ASSIGNMENT ::
Rewrite the text of the records below with "Umbrellas" changed to "Parasols" and everything else left the same. Omit the pictures from your answer.

··· PROVIDED MATERIAL ···

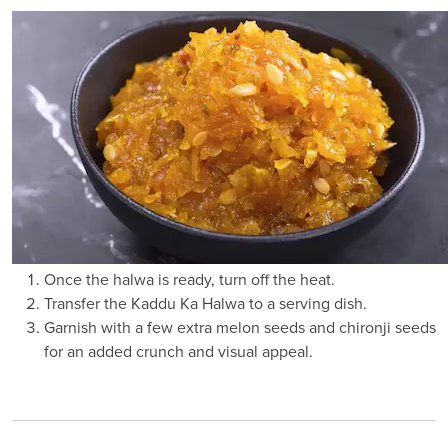
Once the halwa is ready, turn off the heat.
Transfer the Kaddu Ka Halwa to a serving dish.
Garnish with a few extra melon seeds and chironji seeds
for an added crunch and visual appeal.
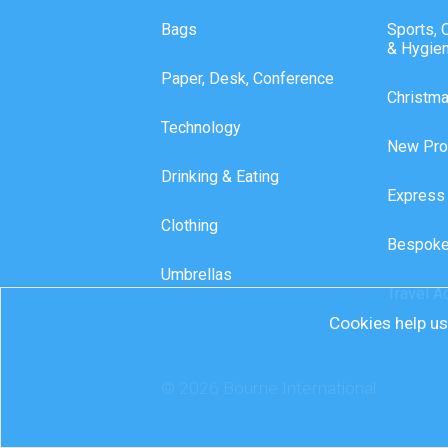
Bags
Sports, 
& Hygie
Paper, Desk, Conference
Christm
Technology
New Pro
Drinking & Eating
Express
Clothing
Bespoke
Umbrellas
Travel A
Cookies help us 
© 2026 Bourne International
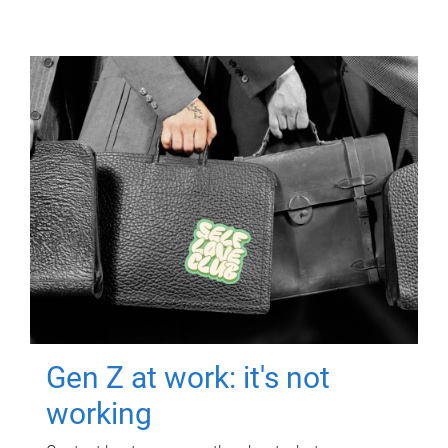
Gen Z at work: it's not
working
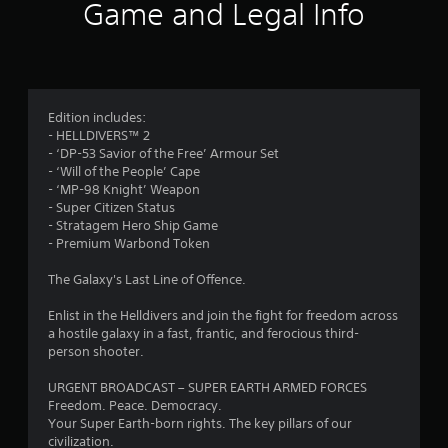
i
Game and Legal Info
n
g
4
Edition includes:
- HELLDIVERS™ 2
.
- ‘DP-53 Savior of the Free’ Armour Set
- ‘Will of the People’ Cape
4
- ‘MP-98 Knight’ Weapon
- Super Citizen Status
3
- Stratagem Hero Ship Game
- Premium Warbond Token
s
The Galaxy's Last Line of Offence.
t
Enlist in the Helldivers and join the fight for freedom across
a
a hostile galaxy in a fast, frantic, and ferocious third-
person shooter.
r
URGENT BROADCAST – SUPER EARTH ARMED FORCES
s
Freedom. Peace. Democracy.
Your Super Earth-born rights. The key pillars of our
civilization.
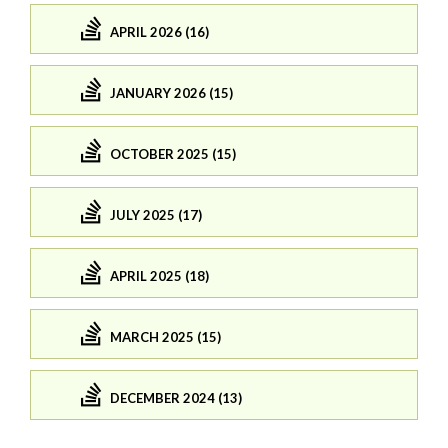
APRIL 2026 (16)
JANUARY 2026 (15)
OCTOBER 2025 (15)
JULY 2025 (17)
APRIL 2025 (18)
MARCH 2025 (15)
DECEMBER 2024 (13)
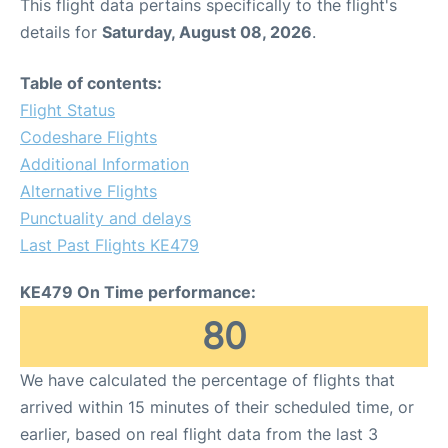
This flight data pertains specifically to the flight's
details for
Saturday, August 08, 2026
.
Table of contents:
Flight Status
Codeshare Flights
Additional Information
Alternative Flights
Punctuality and delays
Last Past Flights KE479
KE479 On Time performance:
80
We have calculated the percentage of flights that
arrived within 15 minutes of their scheduled time, or
earlier, based on real flight data from the last 3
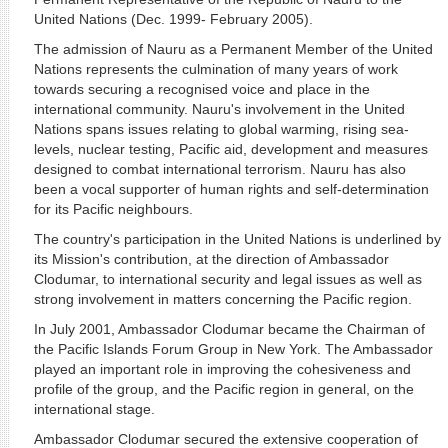
United Nations (Dec. 1999- February 2005).
The admission of Nauru as a Permanent Member of the United
Nations represents the culmination of many years of work
towards securing a recognised voice and place in the
international community. Nauru's involvement in the United
Nations spans issues relating to global warming, rising sea-
levels, nuclear testing, Pacific aid, development and measures
designed to combat international terrorism. Nauru has also
been a vocal supporter of human rights and self-determination
for its Pacific neighbours.
The country's participation in the United Nations is underlined by
its Mission's contribution, at the direction of Ambassador
Clodumar, to international security and legal issues as well as
strong involvement in matters concerning the Pacific region.
In July 2001, Ambassador Clodumar became the Chairman of
the Pacific Islands Forum Group in New York. The Ambassador
played an important role in improving the cohesiveness and
profile of the group, and the Pacific region in general, on the
international stage.
Ambassador Clodumar secured the extensive cooperation of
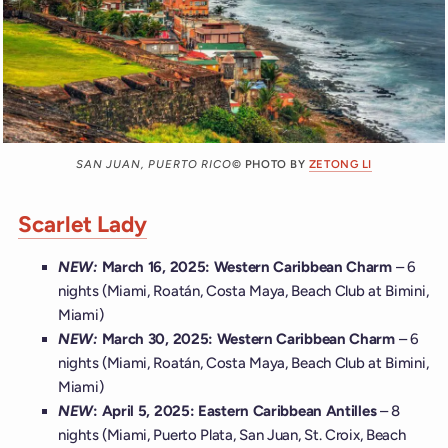
SAN JUAN, PUERTO RICO
© PHOTO BY
ZETONG LI
Scarlet Lady
NEW:
March 16, 2025: Western Caribbean Charm
– 6
nights (Miami, Roatán, Costa Maya, Beach Club at Bimini,
Miami)
NEW:
March 30, 2025: Western Caribbean Charm
– 6
nights (Miami, Roatán, Costa Maya, Beach Club at Bimini,
Miami)
NEW
: April 5, 2025: Eastern Caribbean Antilles
– 8
nights (Miami, Puerto Plata, San Juan, St. Croix, Beach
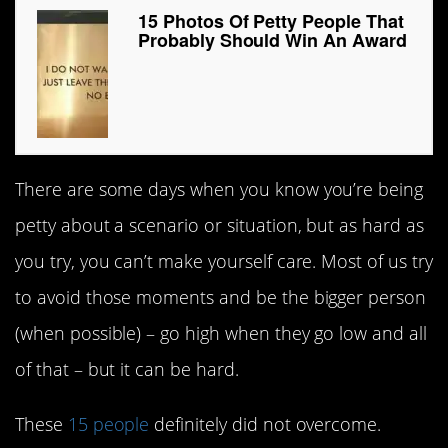
15 Photos Of Petty People That
Probably Should Win An Award
There are some days when you know you’re being
petty about a scenario or situation, but as hard as
you try, you can’t make yourself care. Most of us try
to avoid those moments and be the bigger person
(when possible) – go high when they go low and all
of that – but it can be hard.
These
15 people
definitely did not overcome.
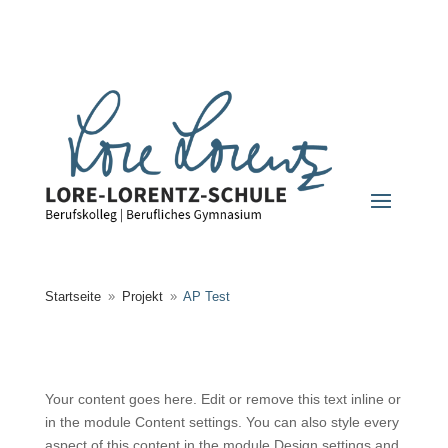
Startseite
Projekt
AP Test
9
9
Your content goes here. Edit or remove this text inline or
in the module Content settings. You can also style every
aspect of this content in the module Design settings and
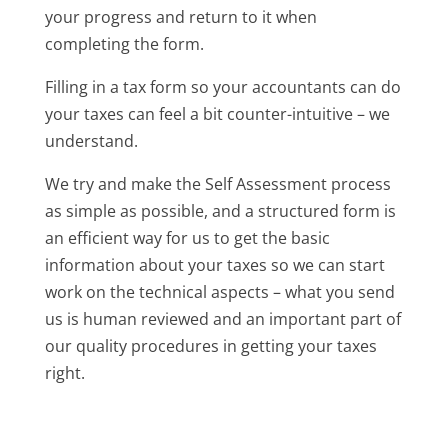
your progress and return to it when
completing the form.
Filling in a tax form so your accountants can do
your taxes can feel a bit counter-intuitive – we
understand.
We try and make the Self Assessment process
as simple as possible, and a structured form is
an efficient way for us to get the basic
information about your taxes so we can start
work on the technical aspects – what you send
us is human reviewed and an important part of
our quality procedures in getting your taxes
right.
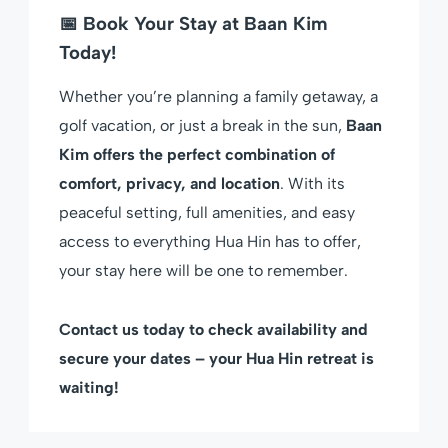
📅 Book Your Stay at Baan Kim
Today!
Whether you’re planning a family getaway, a
golf vacation, or just a break in the sun,
Baan
Kim offers the perfect combination of
comfort, privacy, and location
. With its
peaceful setting, full amenities, and easy
access to everything Hua Hin has to offer,
your stay here will be one to remember.
Contact us today to check availability and
secure your dates – your Hua Hin retreat is
waiting!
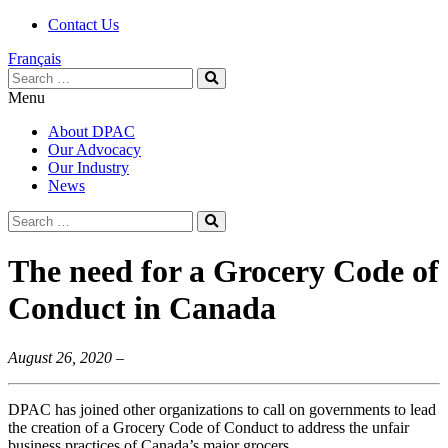
Contact Us
Français
Search
Search
for:
Menu
About DPAC
Our Advocacy
Our Industry
News
Search
Search
for:
The need for a Grocery Code of
Conduct in Canada
August 26, 2020 –
DPAC has joined other organizations to call on governments to lead
the creation of a Grocery Code of Conduct to address the unfair
business practices of Canada’s major grocers.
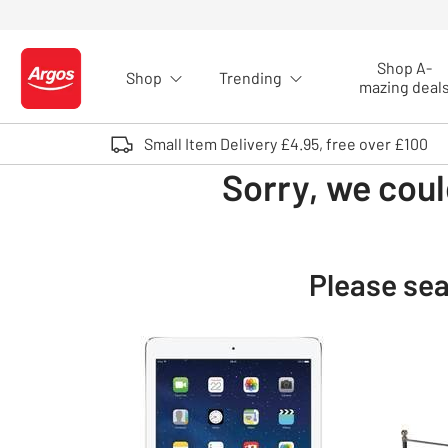
Skip to Content
Shop A-
Shop
Trending
Logo - go to homepage
mazing deal
Small Item Delivery £4.95, free over £100
Sorry, we coul
Please sea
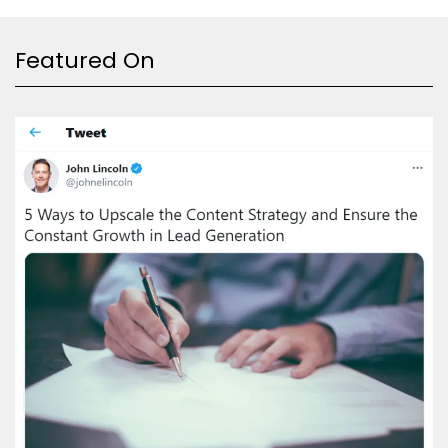
Featured On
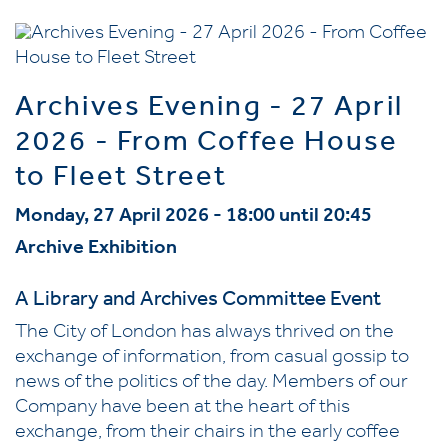
Archives Evening - 27 April
2026 - From Coffee House
to Fleet Street
Monday, 27 April 2026 - 18:00 until 20:45
Archive Exhibition
A Library and Archives Committee Event
The City of London has always thrived on the
exchange of information, from casual gossip to
news of the politics of the day. Members of our
Company have been at the heart of this
exchange, from their chairs in the early coffee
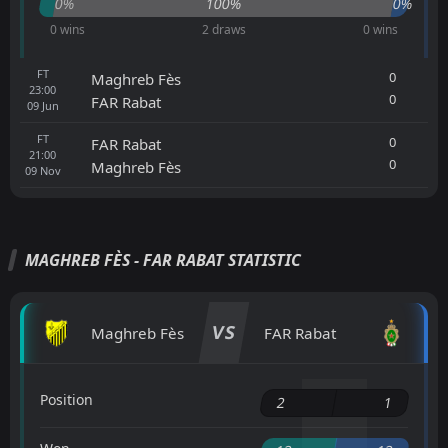
0%
100%
0%
0 wins
2 draws
0 wins
FT
0
Maghreb Fès
23:00
0
FAR Rabat
09
Jun
FT
0
FAR Rabat
21:00
0
Maghreb Fès
09
Nov
MAGHREB FÈS - FAR RABAT STATISTIC
VS
Maghreb Fès
FAR Rabat
Position
2
1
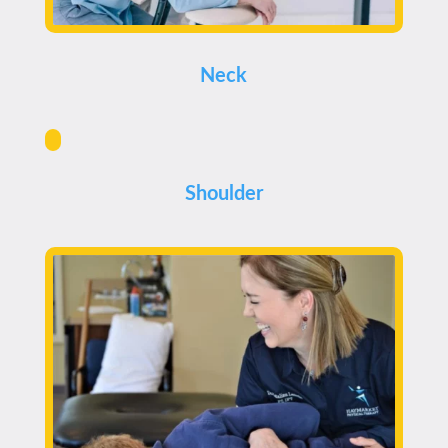
Neck
Shoulder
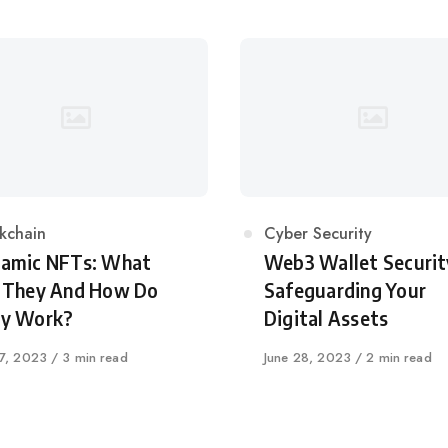
egory
kchain
Category
Cyber Security
amic NFTs: What
Web3 Wallet Securit
 They And How Do
Safeguarding Your
y Work?
Digital Assets
shed
27, 2023
3 min read
Published
June 28, 2023
2 min read
on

···

RESPONSE ::
Once the halwa is ready, turn off the heat.
Transfer the Kaddu Ka Halwa to a serving dish.
Garnish with a few extra melon seeds and chironji seeds
for an added crunch and visual appeal.
Bags
Sports, 
& Hygie
Paper, Desk, Conference
Christm
Technology
New Pro
Drinking & Eating
Express
Clothing
Bespoke
Parasols
Travel A
Cookies help us 
© 2026 Bourne International
Gen Z at work: it's not
working
i
Game and Legal Info
n
g
4
Edition includes:
- HELLDIVERS™ 2
.
- ‘DP-53 Savior of the Free’ Armour Set
- ‘Will of the People’ Cape
4
- ‘MP-98 Knight’ Weapon
- Super Citizen Status
3
- Stratagem Hero Ship Game
- Premium Warbond Token
s
The Galaxy's Last Line of Offence.
t
Enlist in the Helldivers and join the fight for freedom across
a
a hostile galaxy in a fast, frantic, and ferocious third-
person shooter.
r
URGENT BROADCAST – SUPER EARTH ARMED FORCES
s
Freedom. Peace. Democracy.
Your Super Earth-born rights. The key pillars of our
civilization.
APRIL 2026 (16)
JANUARY 2026 (15)
OCTOBER 2025 (15)
JULY 2025 (17)
APRIL 2025 (18)
MARCH 2025 (15)
DECEMBER 2024 (13)
This flight data pertains specifically to the flight's
details for
Saturday, August 08, 2026
.
Table of contents:
Flight Status
Codeshare Flights
Additional Information
Alternative Flights
Punctuality and delays
Last Past Flights KE479
KE479 On Time performance:
80
We have calculated the percentage of flights that
arrived within 15 minutes of their scheduled time, or
earlier, based on real flight data from the last 3
United Nations (Dec. 1999- February 2005).
The admission of Nauru as a Permanent Member of the United
Nations represents the culmination of many years of work
towards securing a recognised voice and place in the
international community. Nauru's involvement in the United
Nations spans issues relating to global warming, rising sea-
levels, nuclear testing, Pacific aid, development and measures
designed to combat international terrorism. Nauru has also
been a vocal supporter of human rights and self-determination
for its Pacific neighbours.
The country's participation in the United Nations is underlined by
its Mission's contribution, at the direction of Ambassador
Clodumar, to international security and legal issues as well as
strong involvement in matters concerning the Pacific region.
In July 2001, Ambassador Clodumar became the Chairman of
the Pacific Islands Forum Group in New York. The Ambassador
played an important role in improving the cohesiveness and
profile of the group, and the Pacific region in general, on the
international stage.
Ambassador Clodumar secured the extensive cooperation of
SAN JUAN, PUERTO RICO
© PHOTO BY
ZETONG LI
Scarlet Lady
NEW:
March 16, 2025: Western Caribbean Charm
– 6
nights (Miami, Roatán, Costa Maya, Beach Club at Bimini,
Miami)
NEW:
March 30, 2025: Western Caribbean Charm
– 6
nights (Miami, Roatán, Costa Maya, Beach Club at Bimini,
Miami)
NEW
: April 5, 2025: Eastern Caribbean Antilles
– 8
nights (Miami, Puerto Plata, San Juan, St. Croix, Beach
15 Photos Of Petty People That
Probably Should Win An Award
There are some days when you know you’re being
petty about a scenario or situation, but as hard as
you try, you can’t make yourself care. Most of us try
to avoid those moments and be the bigger person
(when possible) – go high when they go low and all
of that – but it can be hard.
These
15 people
definitely did not overcome.
Startseite
Projekt
AP Test
9
9
Your content goes here. Edit or remove this text inline or
in the module Content settings. You can also style every
aspect of this content in the module Design settings and
your progress and return to it when
completing the form.
Filling in a tax form so your accountants can do
your taxes can feel a bit counter-intuitive – we
understand.
We try and make the Self Assessment process
as simple as possible, and a structured form is
an efficient way for us to get the basic
information about your taxes so we can start
work on the technical aspects – what you send
us is human reviewed and an important part of
our quality procedures in getting your taxes
right.
📅 Book Your Stay at Baan Kim
Today!
Whether you’re planning a family getaway, a
golf vacation, or just a break in the sun,
Baan
Kim offers the perfect combination of
comfort, privacy, and location
. With its
peaceful setting, full amenities, and easy
access to everything Hua Hin has to offer,
your stay here will be one to remember.
Contact us today to check availability and
secure your dates – your Hua Hin retreat is
waiting!
Contact Us
Français
Search
Search
for:
Menu
About DPAC
Our Advocacy
Our Industry
News
Search
Search
for:
The need for a Grocery Code of
Conduct in Canada
August 26, 2020 –
DPAC has joined other organizations to call on governments to lead
the creation of a Grocery Code of Conduct to address the unfair
business practices of Canada’s major grocers.
Skip to Content
Shop A-
Shop
Trending
Logo - go to homepage
mazing deal
Small Item Delivery £4.95, free over £100
Sorry, we coul
Please sea
Featured On
Archives Evening - 27 April
2026 - From Coffee House
to Fleet Street
Monday, 27 April 2026 - 18:00 until 20:45
Archive Exhibition
A Library and Archives Committee Event
The City of London has always thrived on the
exchange of information, from casual gossip to
news of the politics of the day. Members of our
Company have been at the heart of this
exchange, from their chairs in the early coffee
0%
100%
0%
0 wins
2 draws
0 wins
FT
0
Maghreb Fès
23:00
0
FAR Rabat
09
Jun
FT
0
FAR Rabat
21:00
0
Maghreb Fès
09
Nov
MAGHREB FÈS - FAR RABAT STATISTIC
VS
Maghreb Fès
FAR Rabat
Position
2
1
Neck
Shoulder
egory
kchain
Category
Cyber Security
amic NFTs: What
Web3 Wallet Securit
 They And How Do
Safeguarding Your
y Work?
Digital Assets
shed
27, 2023
3 min read
Published
June 28, 2023
2 min read
on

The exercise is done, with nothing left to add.